# Horizontal modern fence- blind screw, trim screw or face screw torque



## Pcride (Jun 4, 2012)

Will a coated trim screw work for face
Screwing the horizontal fence or should I blind screw with hidden fasteners such as tiger claw. Or should I face screw with a torque screw slightly bigger head.

Want to maintain modern look.

Please advise


----------



## Pcride (Jun 4, 2012)

Using 1x6x8' cedar 7/8 thick.


----------



## Pcride (Jun 4, 2012)

If you see this fence, you can see the screw holes. Might be plugged. But Maybe it doesn't look so bad.

Can I use the smaller trim head or the full head ?

http://www.greenmuze.org/wp-content/uploads/2014/07/horizontal-timber-panel-fences-700x476.jpg


----------



## GeorgeC (Jul 30, 2008)

Who is going to get so close to the fence that they can see the screws. Besides the person who installed the fence.

George


----------



## Wendel17 (Apr 20, 2009)

I wouldn't plug anything. If you ever have to replace a board, you'll need to get at the screw. I just use deck screws. You can get brown ones for cedar.


----------



## PhilBa (Jun 30, 2014)

There are deck screw systems that conceal the screws. For example, Kreg has a jig for that.

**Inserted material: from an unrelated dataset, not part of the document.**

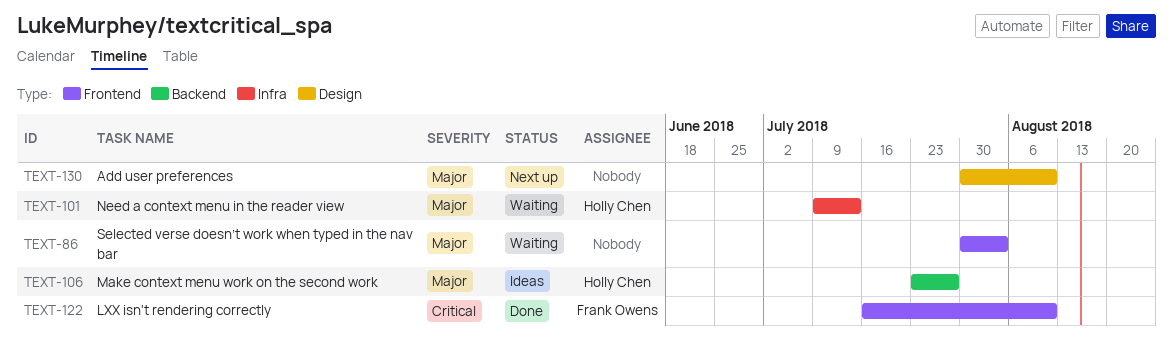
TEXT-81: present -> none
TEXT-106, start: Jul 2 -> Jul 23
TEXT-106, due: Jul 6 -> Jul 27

Not sure if I'd use that though. Water would collect in the pocket drill holes. Even for decks.


----------



## Pcride (Jun 4, 2012)

The fence looks amazing with no screw holes! I found someone locally selling 2 boxes of these hidden fasteners, (The Hidden Link Deck fasteners) coincidently on a sunday afternoon after finding these online! Maybe it was meant to be for my fence!

I really didn't want to use screws as this would have detracted from the design.

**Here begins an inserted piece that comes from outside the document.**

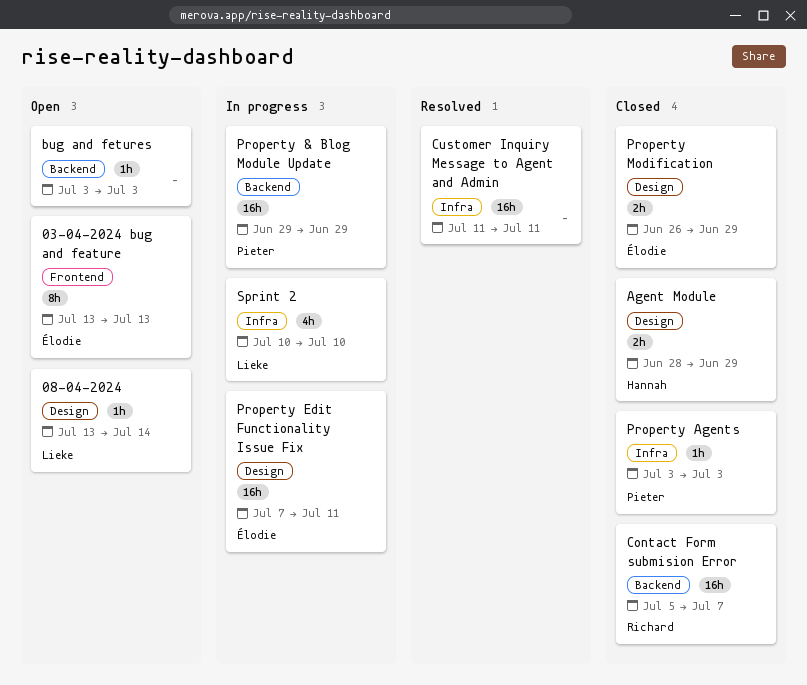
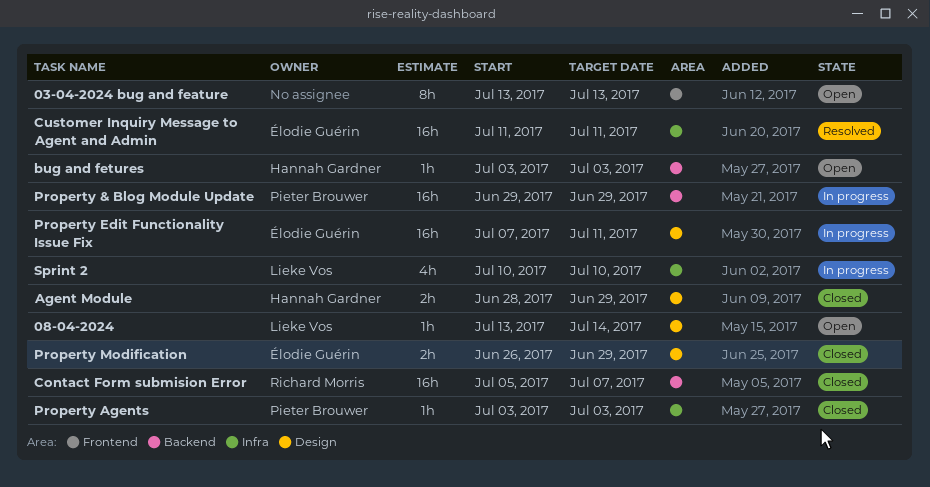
03-04-2024 bug and feature, owner: Élodie Guérin -> none
bug and fetures, owner: none -> Hannah Gardner
Customer Inquiry Message to Agent and Admin, owner: none -> Élodie Guérin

http://www.suredrive.com/catalog/index.php?cPath=154


----------



## Bill White 2 (Jun 23, 2012)

Sounds to me as if you've answered your own question.
Will those fasteners work on /8" material? Are you going to use coated screws?
Bill


----------



## Pcride (Jun 4, 2012)

Yes stainless steel square head screws coated. They may just be painted or powder coated but not hot dipped.

I
Am sure it would work on /8 material. There are differen size fasteners for 1x or 2x material however.


----------



## Pcride (Jun 4, 2012)

Yes stainless steel square head screws coated. They may just be painted or powder coated but not hot dipped.

I
Am sure it would work on /8 material. There are differen size fasteners for 1x or 2x material however.

I was curious what others would say about using screws on a fence, trim vs normal head etc.


----------



## Treeoflifestairs.com (Jan 9, 2012)

Putting screws in the face of the boards would undoubtably detract from the sleek look of the modern design. Use the hidden fasteners. Keep in mind that the hidden fastener systems often don't hold as well. Try and pick the straightest boards so the don't twist and pull themselves free. How far apart are the posts that are supporting the boards?


----------



## Pcride (Jun 4, 2012)

Thanks. Yea the posts are 4' spread, 24 foot fence in total. Actually these clips are really strong,
6 clips per 8' board. Seems just as strong as screwing.
The clips also keep the board off the post by about 1/16 giving more airflow. 

I should finish the privacy fence this weekend and I'll post a pic.

Yea Bill I guess I did answer my own question! Lol sometimes talking about the problem gets the brain juices flowing !!


----------